[Spatial grounding data]
· · ·

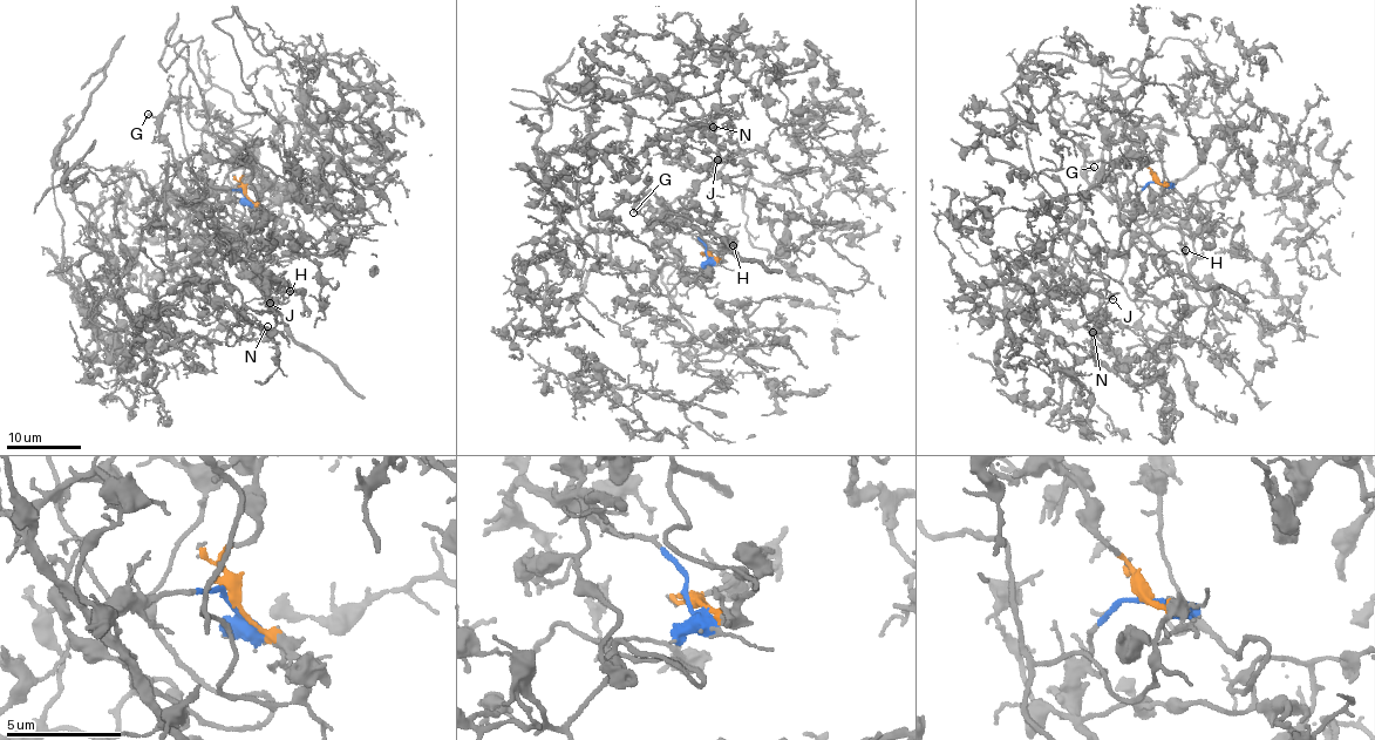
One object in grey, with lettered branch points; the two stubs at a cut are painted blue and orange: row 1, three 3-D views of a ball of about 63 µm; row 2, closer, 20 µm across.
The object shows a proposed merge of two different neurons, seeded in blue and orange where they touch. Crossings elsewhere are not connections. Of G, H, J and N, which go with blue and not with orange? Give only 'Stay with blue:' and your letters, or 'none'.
Stay with blue: G

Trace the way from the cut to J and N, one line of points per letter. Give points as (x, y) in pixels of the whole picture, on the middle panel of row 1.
J: (706, 255), (728, 248), (701, 235), (696, 203), (679, 198), (705, 181), (715, 151), (732, 156), (717, 160)
N: (706, 255), (728, 248), (679, 198), (708, 165), (666, 156), (657, 136), (713, 127)

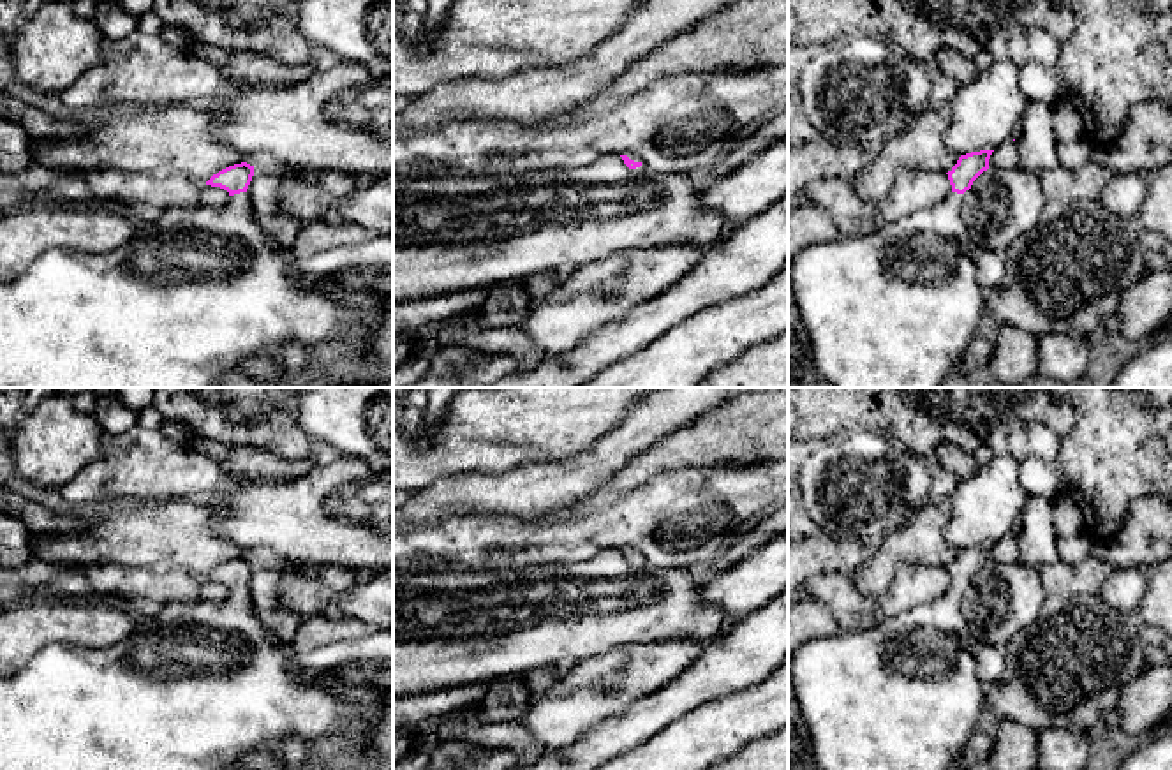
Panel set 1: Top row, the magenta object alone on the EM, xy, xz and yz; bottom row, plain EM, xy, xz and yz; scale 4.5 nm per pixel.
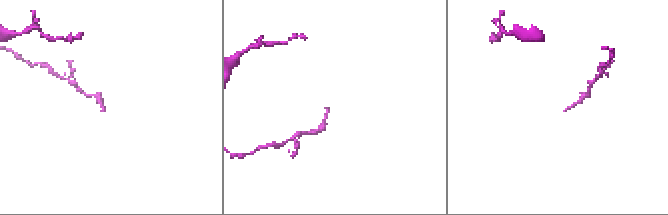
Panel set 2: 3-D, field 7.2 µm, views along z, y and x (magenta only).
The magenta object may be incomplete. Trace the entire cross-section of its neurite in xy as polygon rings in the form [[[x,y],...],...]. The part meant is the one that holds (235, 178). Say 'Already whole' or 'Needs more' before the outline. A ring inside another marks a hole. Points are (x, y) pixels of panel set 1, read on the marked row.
Needs more. [[[241,162],[219,171],[206,181],[206,185],[229,192],[229,201],[224,208],[169,208],[157,222],[137,226],[129,241],[109,252],[92,254],[51,248],[23,277],[7,282],[0,280],[0,388],[217,388],[226,374],[240,370],[241,363],[256,354],[273,352],[282,344],[326,344],[370,326],[374,321],[372,314],[344,305],[333,292],[326,291],[324,280],[296,280],[291,275],[293,255],[284,252],[257,224],[245,194],[252,176],[254,166]]]

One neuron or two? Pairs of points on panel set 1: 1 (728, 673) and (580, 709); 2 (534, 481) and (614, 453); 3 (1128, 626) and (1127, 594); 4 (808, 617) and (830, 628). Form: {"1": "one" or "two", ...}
{"1": "two", "2": "one", "3": "one", "4": "one"}

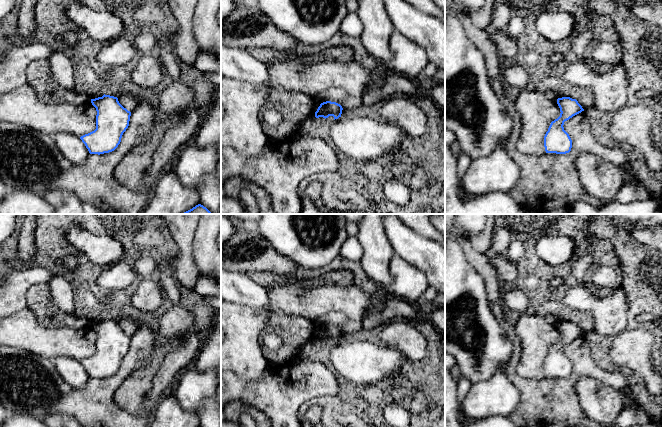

· · ·

• What you will do: Set down again, exactly, every line above from the one with "The object shows" down to the one with "Panel set 2: 3-D, field", both ends included. No pictures, and nothing else.

• Reply:
The object shows a proposed merge of two different neurons, seeded in blue and orange where they touch. Crossings elsewhere are not connections. Of G, H, J and N, which go with blue and not with orange? Give only 'Stay with blue:' and your letters, or 'none'.
Stay with blue: G

Trace the way from the cut to J and N, one line of points per letter. Give points as (x, y) in pixels of the whole picture, on the middle panel of row 1.
J: (706, 255), (728, 248), (701, 235), (696, 203), (679, 198), (705, 181), (715, 151), (732, 156), (717, 160)
N: (706, 255), (728, 248), (679, 198), (708, 165), (666, 156), (657, 136), (713, 127)

Panel set 1: Top row, the magenta object alone on the EM, xy, xz and yz; bottom row, plain EM, xy, xz and yz; scale 4.5 nm per pixel.
Panel set 2: 3-D, field 7.2 µm, views along z, y and x (magenta only).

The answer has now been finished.